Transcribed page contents
--*--

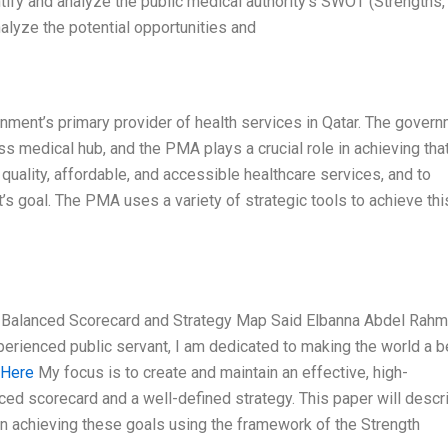
tify and analyze the public medical authority’s SWOT (Strengths,
lyze the potential opportunities and
nment’s primary provider of health services in Qatar. The gover
ss medical hub, and the PMA plays a crucial role in achieving tha
quality, affordable, and accessible healthcare services, and to
s goal. The PMA uses a variety of strategic tools to achieve thi
 a Balanced Scorecard and Strategy Map Said Elbanna Abdel Rah
perienced public servant, I am dedicated to making the world a b
 Here
My focus is to create and maintain an effective, high-
nced scorecard and a well-defined strategy. This paper will descr
n achieving these goals using the framework of the Strength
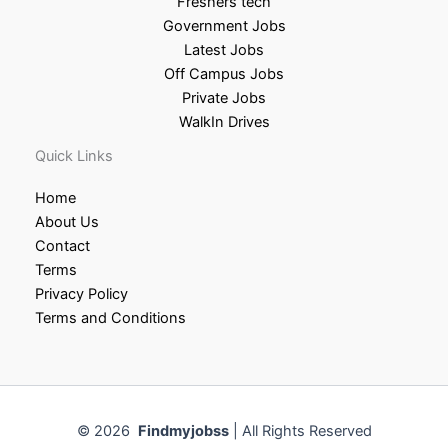
Freshers tech
Government Jobs
Latest Jobs
Off Campus Jobs
Private Jobs
WalkIn Drives
Quick Links
Home
About Us
Contact
Terms
Privacy Policy
Terms and Conditions
© 2026
Findmyjobss
| All Rights Reserved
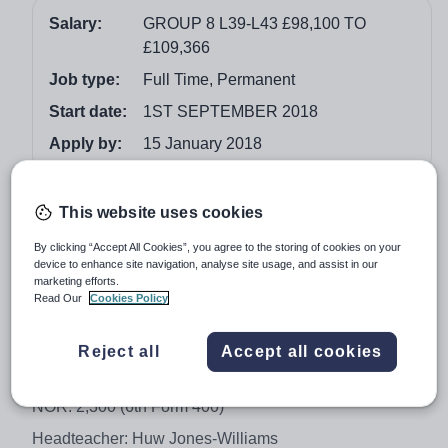
Salary:
GROUP 8 L39-L43 £98,100 TO
£109,366
Job type:
Full Time, Permanent
Start date:
1ST SEPTEMBER 2018
Apply by:
15 January 2018
Job overview
This website uses cookies
WHITCHURCH HIGH (FOUNDATION) SCHOOL
By clicking “Accept All Cookies”, you agree to the storing of cookies on your
device to enhance site navigation, analyse site usage, and assist in our
YSGOL UWCHRADD YR EGLWYS NEWYDD
marketing efforts.
Read Our
Cookies Policy
PENLLINE ROAD, CARDIFF, CF14 2XJ
e-mail: whs@whitchurch.cardiff.sch.uk
Reject all
Accept all cookies
www.whitchurchhs.com
NOR: 2,300 (6th Form 400)
Headteacher: Huw Jones-Williams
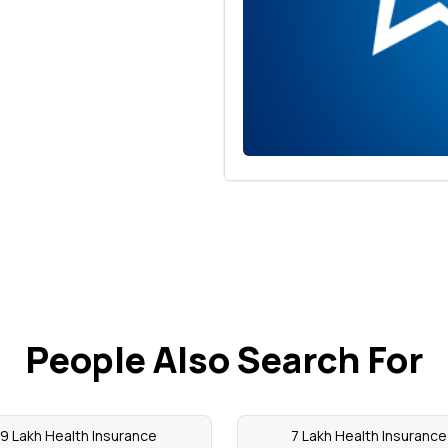
People Also Search For
9 Lakh Health Insurance
7 Lakh Health Insurance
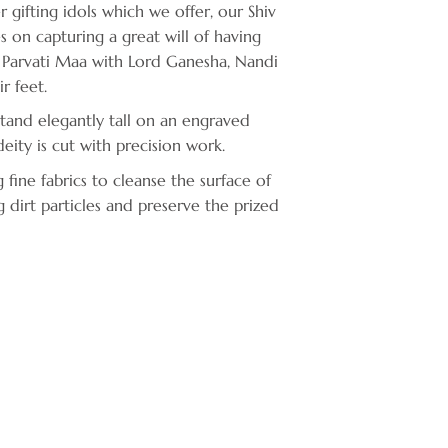
r gifting idols which we offer, our Shiv
es on capturing a great will of having
i, Parvati Maa with Lord Ganesha, Nandi
r feet.
stand elegantly tall on an engraved
ity is cut with precision work.
ne fabrics to cleanse the surface of
g dirt particles and preserve the prized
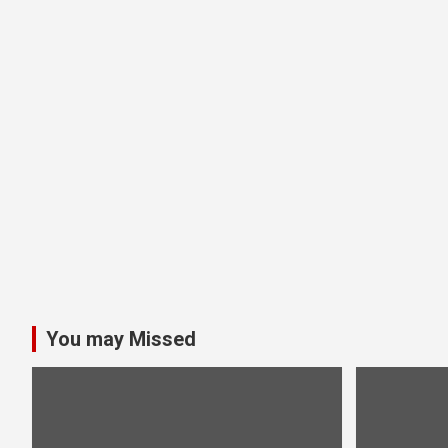
You may Missed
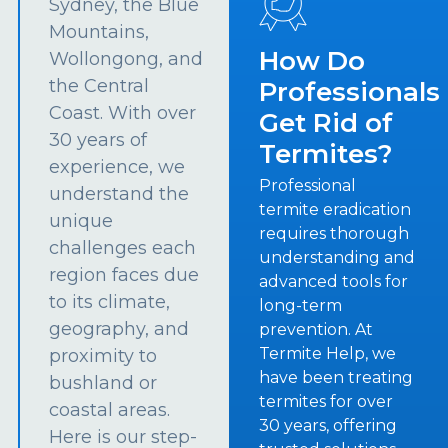
Sydney, the Blue
Mountains,
How Do
Wollongong, and
the Central
Professionals
Coast. With over
Get Rid of
30 years of
Termites?
experience, we
Professional
understand the
termite eradication
unique
requires thorough
challenges each
understanding and
region faces due
advanced tools for
to its climate,
long-term
geography, and
prevention. At
Termite Help, we
proximity to
have been treating
bushland or
termites for over
coastal areas.
30 years, offering
Here is our step-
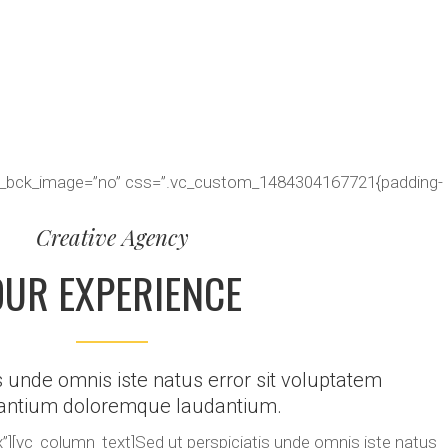
ter_bck_image=”no” css=”.vc_custom_1484304167721{padding-
Creative Agency
OUR EXPERIENCE
s unde omnis iste natus error sit voluptatem
antium doloremque laudantium.
][vc_column_text]Sed ut perspiciatis unde omnis iste natus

--*--

# [What to work on]
Can you repeat, word for word, the part that opens with the line containing "People Also Search For" and closes with the line containing "7 Lakh Health Insurance", both of those lines included?

# [Exercise output]
People Also Search For
9 Lakh Health Insurance
7 Lakh Health Insurance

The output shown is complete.